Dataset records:

====================

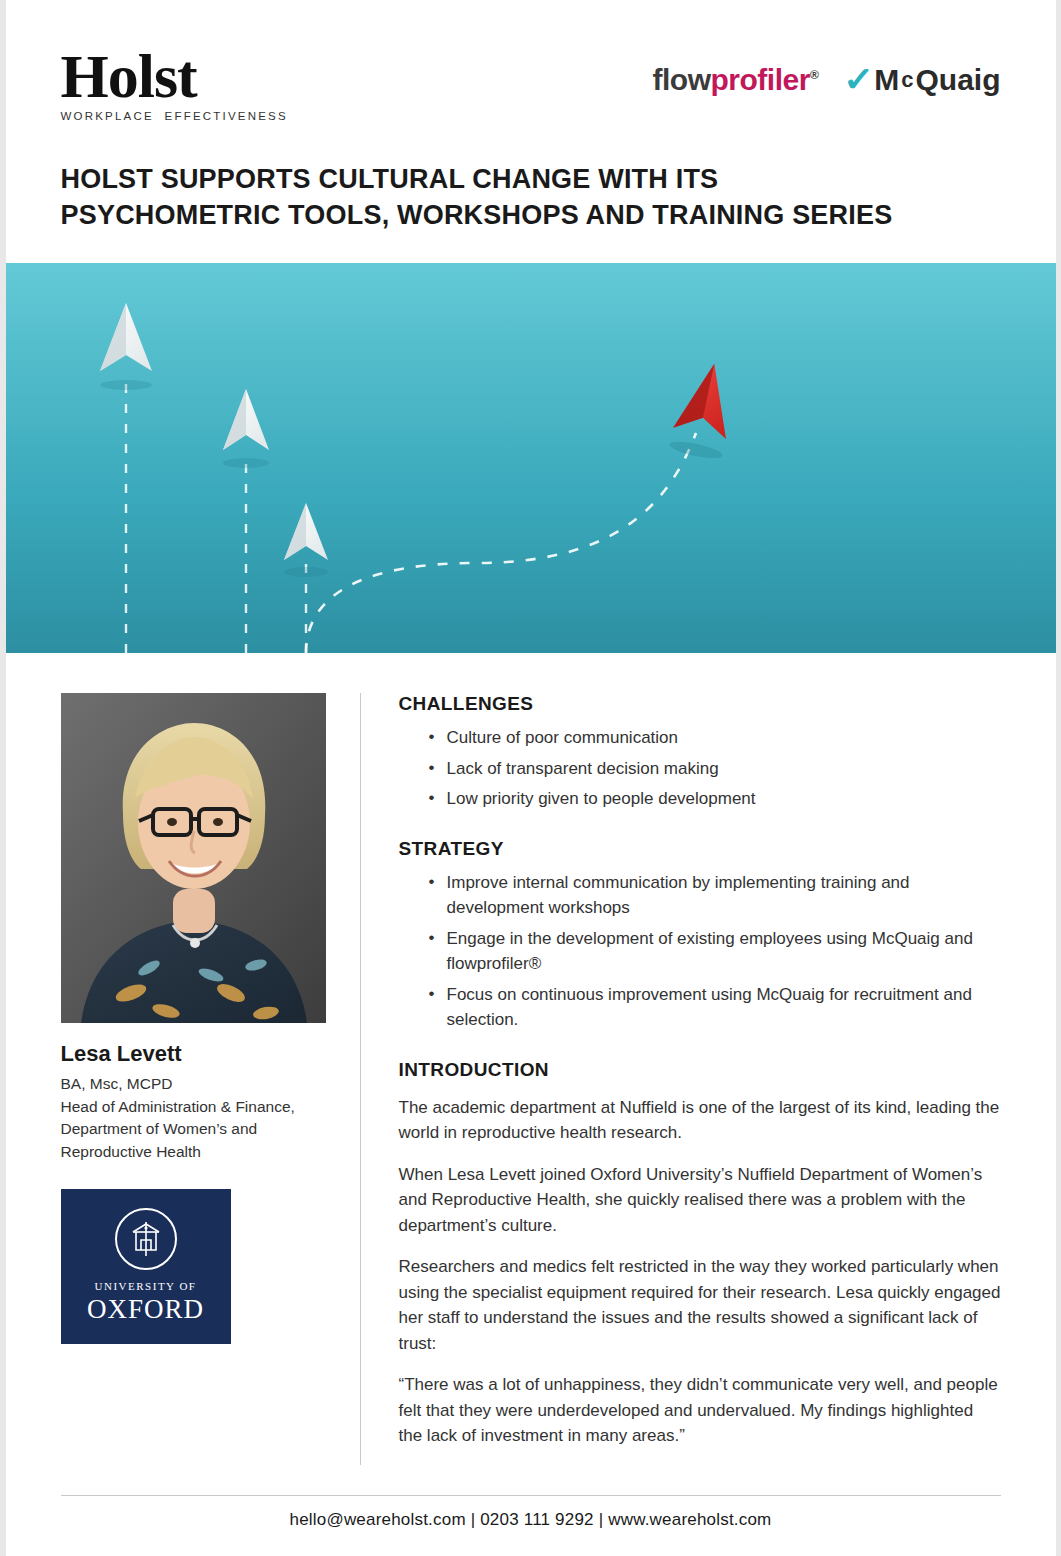Holst WORKPLACE EFFECTIVENESS
flow profiler®
✓Mc Quaig
Holst supports cultural change with its
psychometric tools, workshops and training series
Lesa Levett
BA, Msc, MCPD
Head of Administration & Finance,
Department of Women’s and
Reproductive Health
University of
Oxford
Challenges
Culture of poor communication
Lack of transparent decision making
Low priority given to people development
Strategy
Improve internal communication by implementing training and development workshops
Engage in the development of existing employees using McQuaig and flowprofiler®
Focus on continuous improvement using McQuaig for recruitment and selection.
Introduction
The academic department at Nuffield is one of the largest of its kind, leading the world in reproductive health research.
When Lesa Levett joined Oxford University’s Nuffield Department of Women’s and Reproductive Health, she quickly realised there was a problem with the department’s culture.
Researchers and medics felt restricted in the way they worked particularly when using the specialist equipment required for their research. Lesa quickly engaged her staff to understand the issues and the results showed a significant lack of trust:
“There was a lot of unhappiness, they didn’t communicate very well, and people felt that they were underdeveloped and undervalued. My findings highlighted the lack of investment in many areas.”
hello@weareholst.com | 0203 111 9292 | www.weareholst.com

====================

● **AIM OF THE TASK**
Could the data above be copied out exactly, with no pictures kept?

● **ANSWER SPACE**
Holst WORKPLACE EFFECTIVENESS
flow profiler®
✓Mc Quaig
Holst supports cultural change with its
psychometric tools, workshops and training series
Lesa Levett
BA, Msc, MCPD
Head of Administration & Finance,
Department of Women’s and
Reproductive Health
University of
Oxford
Challenges
Culture of poor communication
Lack of transparent decision making
Low priority given to people development
Strategy
Improve internal communication by implementing training and development workshops
Engage in the development of existing employees using McQuaig and flowprofiler®
Focus on continuous improvement using McQuaig for recruitment and selection.
Introduction
The academic department at Nuffield is one of the largest of its kind, leading the world in reproductive health research.
When Lesa Levett joined Oxford University’s Nuffield Department of Women’s and Reproductive Health, she quickly realised there was a problem with the department’s culture.
Researchers and medics felt restricted in the way they worked particularly when using the specialist equipment required for their research. Lesa quickly engaged her staff to understand the issues and the results showed a significant lack of trust:
“There was a lot of unhappiness, they didn’t communicate very well, and people felt that they were underdeveloped and undervalued. My findings highlighted the lack of investment in many areas.”
hello@weareholst.com | 0203 111 9292 | www.weareholst.com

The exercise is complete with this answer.